My main board is https://www.gigabyte.com/se/Motherboard/GA-MA69VM-S2-rev-10#ov
I have tried the following as root:
`# kldload coretemp
# sysctl dev.cpu.0.temperature
sysctl: unknown oid 'dev.cpu.0.temperature'
# sysctl -a|grep temperature
#`

Is there a package similar to Linux "sensors" for FreeBSD? At freshports I only find *qt5-sensors* but I would prefer a command line tool.


----------



## rigoletto@ (Jul 21, 2018)

That is a board for AMD CPUs, so you need `amdtemp` ( `coretemp` is for Intel processors ), and/or add `amdtemp_load="YES"` to /boot/loader.conf if you want it automatically loaded at boot time. 

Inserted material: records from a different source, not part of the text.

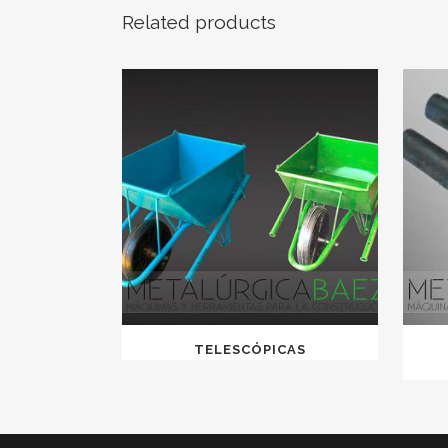
Related products
TELESCÓPICAS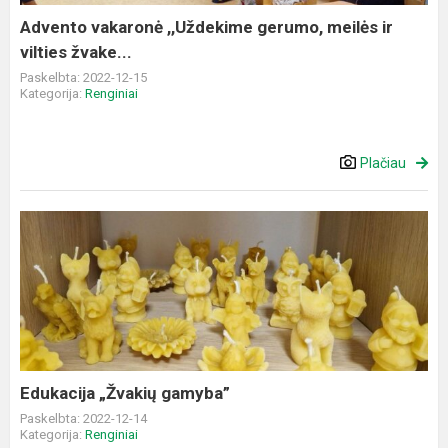
žvake...
Advento vakaronė ,,Uždekime gerumo, meilės ir
vilties žvake...
Paskelbta: 2022-12-15
Kategorija:
Renginiai
Plačiau
Edukacija
„Žvakių
gamyba”
Edukacija „Žvakių gamyba”
Paskelbta: 2022-12-14
Kategorija:
Renginiai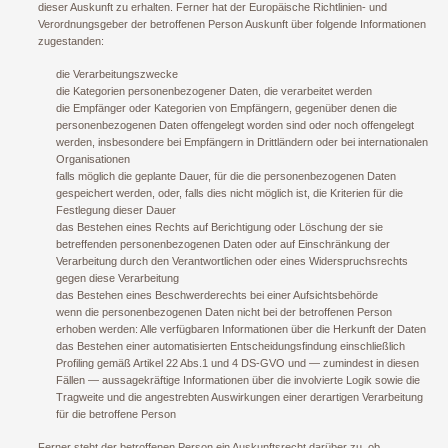
dieser Auskunft zu erhalten. Ferner hat der Europäische Richtlinien- und
Verordnungsgeber der betroffenen Person Auskunft über folgende Informationen
zugestanden:
die Verarbeitungszwecke
die Kategorien personenbezogener Daten, die verarbeitet werden
die Empfänger oder Kategorien von Empfängern, gegenüber denen die
personenbezogenen Daten offengelegt worden sind oder noch offengelegt
werden, insbesondere bei Empfängern in Drittländern oder bei internationalen
Organisationen
falls möglich die geplante Dauer, für die die personenbezogenen Daten
gespeichert werden, oder, falls dies nicht möglich ist, die Kriterien für die
Festlegung dieser Dauer
das Bestehen eines Rechts auf Berichtigung oder Löschung der sie
betreffenden personenbezogenen Daten oder auf Einschränkung der
Verarbeitung durch den Verantwortlichen oder eines Widerspruchsrechts
gegen diese Verarbeitung
das Bestehen eines Beschwerderechts bei einer Aufsichtsbehörde
wenn die personenbezogenen Daten nicht bei der betroffenen Person
erhoben werden: Alle verfügbaren Informationen über die Herkunft der Daten
das Bestehen einer automatisierten Entscheidungsfindung einschließlich
Profiling gemäß Artikel 22 Abs.1 und 4 DS-GVO und — zumindest in diesen
Fällen — aussagekräftige Informationen über die involvierte Logik sowie die
Tragweite und die angestrebten Auswirkungen einer derartigen Verarbeitung
für die betroffene Person
Ferner steht der betroffenen Person ein Auskunftsrecht darüber zu, ob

And I am not aware of anything like 'lm_sensors' on FreeBSD. However you still can use `sysctl`.


----------



## rowo (Jul 21, 2018)

Thanks!


----------



## Chris_H (Jul 22, 2018)

You might also be interested in sysutils/hwstat. It doesn't paint pretty pictures/graphs on your desktop. But it's nice for monitoring such things, and is easily scriptable. 

--Chris


----------



## rowo (Jul 22, 2018)

Thanks!


----------